───── EXERCISE MATERIALS

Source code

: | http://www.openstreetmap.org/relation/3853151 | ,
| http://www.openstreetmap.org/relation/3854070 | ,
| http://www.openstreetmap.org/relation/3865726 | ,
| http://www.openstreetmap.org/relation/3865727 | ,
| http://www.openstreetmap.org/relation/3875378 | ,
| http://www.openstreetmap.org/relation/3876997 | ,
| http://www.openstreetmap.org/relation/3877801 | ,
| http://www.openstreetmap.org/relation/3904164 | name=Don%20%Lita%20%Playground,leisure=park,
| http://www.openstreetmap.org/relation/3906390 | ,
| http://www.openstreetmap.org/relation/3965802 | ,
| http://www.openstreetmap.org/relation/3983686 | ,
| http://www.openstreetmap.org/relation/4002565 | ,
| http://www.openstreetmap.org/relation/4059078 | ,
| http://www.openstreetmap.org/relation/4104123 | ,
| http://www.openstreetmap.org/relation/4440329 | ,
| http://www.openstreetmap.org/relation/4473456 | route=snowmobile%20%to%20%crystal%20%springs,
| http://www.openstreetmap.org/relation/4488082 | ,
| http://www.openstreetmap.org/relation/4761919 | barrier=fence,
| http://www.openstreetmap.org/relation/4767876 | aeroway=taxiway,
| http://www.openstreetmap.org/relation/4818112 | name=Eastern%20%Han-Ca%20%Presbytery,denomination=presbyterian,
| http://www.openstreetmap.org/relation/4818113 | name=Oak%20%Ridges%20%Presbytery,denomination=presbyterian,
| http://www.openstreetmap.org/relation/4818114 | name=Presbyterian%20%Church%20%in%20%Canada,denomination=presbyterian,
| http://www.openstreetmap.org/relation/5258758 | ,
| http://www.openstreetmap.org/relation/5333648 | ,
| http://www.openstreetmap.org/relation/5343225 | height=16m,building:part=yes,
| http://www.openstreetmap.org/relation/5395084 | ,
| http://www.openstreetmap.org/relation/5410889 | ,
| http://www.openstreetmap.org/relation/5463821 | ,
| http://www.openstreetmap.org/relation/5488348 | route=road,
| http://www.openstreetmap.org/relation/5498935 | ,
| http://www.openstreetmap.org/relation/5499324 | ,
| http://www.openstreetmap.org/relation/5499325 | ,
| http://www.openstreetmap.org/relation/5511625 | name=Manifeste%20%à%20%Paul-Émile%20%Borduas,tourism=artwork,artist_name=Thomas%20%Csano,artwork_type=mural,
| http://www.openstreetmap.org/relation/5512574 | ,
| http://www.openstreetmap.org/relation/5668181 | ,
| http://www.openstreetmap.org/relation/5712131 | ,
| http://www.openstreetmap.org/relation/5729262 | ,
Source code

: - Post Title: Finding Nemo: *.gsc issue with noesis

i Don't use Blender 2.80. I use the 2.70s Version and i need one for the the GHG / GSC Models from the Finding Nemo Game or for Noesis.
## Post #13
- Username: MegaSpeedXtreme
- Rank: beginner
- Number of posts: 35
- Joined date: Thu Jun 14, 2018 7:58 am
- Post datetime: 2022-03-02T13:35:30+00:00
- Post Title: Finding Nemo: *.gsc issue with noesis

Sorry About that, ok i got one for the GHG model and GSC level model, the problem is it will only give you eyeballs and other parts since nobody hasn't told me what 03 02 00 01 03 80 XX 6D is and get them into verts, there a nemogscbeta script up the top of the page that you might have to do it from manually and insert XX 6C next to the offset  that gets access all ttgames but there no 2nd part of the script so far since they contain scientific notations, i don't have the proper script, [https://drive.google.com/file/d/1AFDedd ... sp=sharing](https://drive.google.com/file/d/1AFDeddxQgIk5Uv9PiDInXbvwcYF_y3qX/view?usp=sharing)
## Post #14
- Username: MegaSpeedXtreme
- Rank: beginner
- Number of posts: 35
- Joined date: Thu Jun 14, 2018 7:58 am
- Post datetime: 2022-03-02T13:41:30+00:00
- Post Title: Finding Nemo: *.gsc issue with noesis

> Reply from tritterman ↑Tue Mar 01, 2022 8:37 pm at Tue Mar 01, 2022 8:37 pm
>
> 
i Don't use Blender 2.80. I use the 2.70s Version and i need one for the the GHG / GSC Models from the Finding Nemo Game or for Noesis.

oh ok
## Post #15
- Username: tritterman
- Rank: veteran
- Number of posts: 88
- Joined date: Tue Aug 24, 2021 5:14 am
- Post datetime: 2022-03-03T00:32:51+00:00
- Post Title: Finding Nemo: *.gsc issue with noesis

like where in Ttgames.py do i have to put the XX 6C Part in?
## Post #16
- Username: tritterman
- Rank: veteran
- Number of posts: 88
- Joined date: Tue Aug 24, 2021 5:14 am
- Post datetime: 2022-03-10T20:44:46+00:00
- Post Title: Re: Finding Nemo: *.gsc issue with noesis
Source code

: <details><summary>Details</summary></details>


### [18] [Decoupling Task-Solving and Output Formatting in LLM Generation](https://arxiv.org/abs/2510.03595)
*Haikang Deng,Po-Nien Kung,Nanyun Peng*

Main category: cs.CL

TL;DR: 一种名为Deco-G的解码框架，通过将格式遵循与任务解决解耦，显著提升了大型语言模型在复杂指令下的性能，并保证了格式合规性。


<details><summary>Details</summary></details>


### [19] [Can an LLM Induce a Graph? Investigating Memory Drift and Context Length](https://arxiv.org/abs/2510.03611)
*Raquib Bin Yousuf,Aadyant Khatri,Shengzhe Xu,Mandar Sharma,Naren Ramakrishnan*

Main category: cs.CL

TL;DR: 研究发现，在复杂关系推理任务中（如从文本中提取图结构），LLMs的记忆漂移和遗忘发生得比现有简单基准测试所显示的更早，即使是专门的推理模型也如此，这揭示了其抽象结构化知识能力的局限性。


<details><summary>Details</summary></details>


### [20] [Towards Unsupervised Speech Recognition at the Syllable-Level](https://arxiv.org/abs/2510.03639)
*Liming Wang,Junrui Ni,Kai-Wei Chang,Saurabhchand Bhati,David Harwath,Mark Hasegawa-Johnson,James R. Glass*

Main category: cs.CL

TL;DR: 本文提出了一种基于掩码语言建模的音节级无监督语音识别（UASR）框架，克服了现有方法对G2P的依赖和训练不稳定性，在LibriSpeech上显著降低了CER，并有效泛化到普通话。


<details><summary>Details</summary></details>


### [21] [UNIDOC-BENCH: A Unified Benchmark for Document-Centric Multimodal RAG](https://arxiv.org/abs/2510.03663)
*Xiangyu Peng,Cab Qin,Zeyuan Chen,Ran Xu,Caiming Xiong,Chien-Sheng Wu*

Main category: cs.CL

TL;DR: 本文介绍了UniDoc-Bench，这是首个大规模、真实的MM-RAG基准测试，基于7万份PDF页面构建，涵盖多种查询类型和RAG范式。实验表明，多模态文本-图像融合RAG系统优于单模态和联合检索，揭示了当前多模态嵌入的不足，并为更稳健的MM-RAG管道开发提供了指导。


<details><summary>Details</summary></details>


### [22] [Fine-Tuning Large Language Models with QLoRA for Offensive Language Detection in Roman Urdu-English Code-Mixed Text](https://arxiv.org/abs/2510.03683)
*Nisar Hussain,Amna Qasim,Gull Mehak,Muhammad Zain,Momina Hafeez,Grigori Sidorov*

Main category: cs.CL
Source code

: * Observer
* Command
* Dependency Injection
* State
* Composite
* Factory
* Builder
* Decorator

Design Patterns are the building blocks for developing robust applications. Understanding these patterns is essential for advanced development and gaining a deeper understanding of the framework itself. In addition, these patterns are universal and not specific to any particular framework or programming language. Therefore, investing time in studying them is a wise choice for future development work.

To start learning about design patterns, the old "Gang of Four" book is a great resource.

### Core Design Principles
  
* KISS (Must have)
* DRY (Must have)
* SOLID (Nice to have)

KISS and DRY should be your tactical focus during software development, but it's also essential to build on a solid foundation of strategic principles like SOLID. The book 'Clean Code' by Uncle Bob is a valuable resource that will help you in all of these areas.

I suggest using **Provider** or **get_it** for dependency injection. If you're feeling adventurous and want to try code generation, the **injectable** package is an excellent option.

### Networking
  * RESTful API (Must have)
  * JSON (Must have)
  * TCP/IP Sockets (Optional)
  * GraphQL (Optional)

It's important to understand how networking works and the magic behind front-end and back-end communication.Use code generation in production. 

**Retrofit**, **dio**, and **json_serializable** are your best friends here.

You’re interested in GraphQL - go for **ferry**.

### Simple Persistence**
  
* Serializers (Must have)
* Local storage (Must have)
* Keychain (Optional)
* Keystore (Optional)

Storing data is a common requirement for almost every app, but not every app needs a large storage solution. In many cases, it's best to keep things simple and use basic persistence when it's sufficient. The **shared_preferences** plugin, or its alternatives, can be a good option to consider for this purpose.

──────────

** REQUEST **
Copy out the listing without changes, starting at the line that contains "### [19] [Can" and stopping after the line that contains "(Nice to have)".

** FINISHED EXERCISE **
### [19] [Can an LLM Induce a Graph? Investigating Memory Drift and Context Length](https://arxiv.org/abs/2510.03611)
*Raquib Bin Yousuf,Aadyant Khatri,Shengzhe Xu,Mandar Sharma,Naren Ramakrishnan*

Main category: cs.CL

TL;DR: 研究发现，在复杂关系推理任务中（如从文本中提取图结构），LLMs的记忆漂移和遗忘发生得比现有简单基准测试所显示的更早，即使是专门的推理模型也如此，这揭示了其抽象结构化知识能力的局限性。


<details><summary>Details</summary></details>


### [20] [Towards Unsupervised Speech Recognition at the Syllable-Level](https://arxiv.org/abs/2510.03639)
*Liming Wang,Junrui Ni,Kai-Wei Chang,Saurabhchand Bhati,David Harwath,Mark Hasegawa-Johnson,James R. Glass*

Main category: cs.CL

TL;DR: 本文提出了一种基于掩码语言建模的音节级无监督语音识别（UASR）框架，克服了现有方法对G2P的依赖和训练不稳定性，在LibriSpeech上显著降低了CER，并有效泛化到普通话。


<details><summary>Details</summary></details>


### [21] [UNIDOC-BENCH: A Unified Benchmark for Document-Centric Multimodal RAG](https://arxiv.org/abs/2510.03663)
*Xiangyu Peng,Cab Qin,Zeyuan Chen,Ran Xu,Caiming Xiong,Chien-Sheng Wu*

Main category: cs.CL

TL;DR: 本文介绍了UniDoc-Bench，这是首个大规模、真实的MM-RAG基准测试，基于7万份PDF页面构建，涵盖多种查询类型和RAG范式。实验表明，多模态文本-图像融合RAG系统优于单模态和联合检索，揭示了当前多模态嵌入的不足，并为更稳健的MM-RAG管道开发提供了指导。


<details><summary>Details</summary></details>


### [22] [Fine-Tuning Large Language Models with QLoRA for Offensive Language Detection in Roman Urdu-English Code-Mixed Text](https://arxiv.org/abs/2510.03683)
*Nisar Hussain,Amna Qasim,Gull Mehak,Muhammad Zain,Momina Hafeez,Grigori Sidorov*

Main category: cs.CL
Source code

: * Observer
* Command
* Dependency Injection
* State
* Composite
* Factory
* Builder
* Decorator

Design Patterns are the building blocks for developing robust applications. Understanding these patterns is essential for advanced development and gaining a deeper understanding of the framework itself. In addition, these patterns are universal and not specific to any particular framework or programming language. Therefore, investing time in studying them is a wise choice for future development work.

To start learning about design patterns, the old "Gang of Four" book is a great resource.

### Core Design Principles
  
* KISS (Must have)
* DRY (Must have)
* SOLID (Nice to have)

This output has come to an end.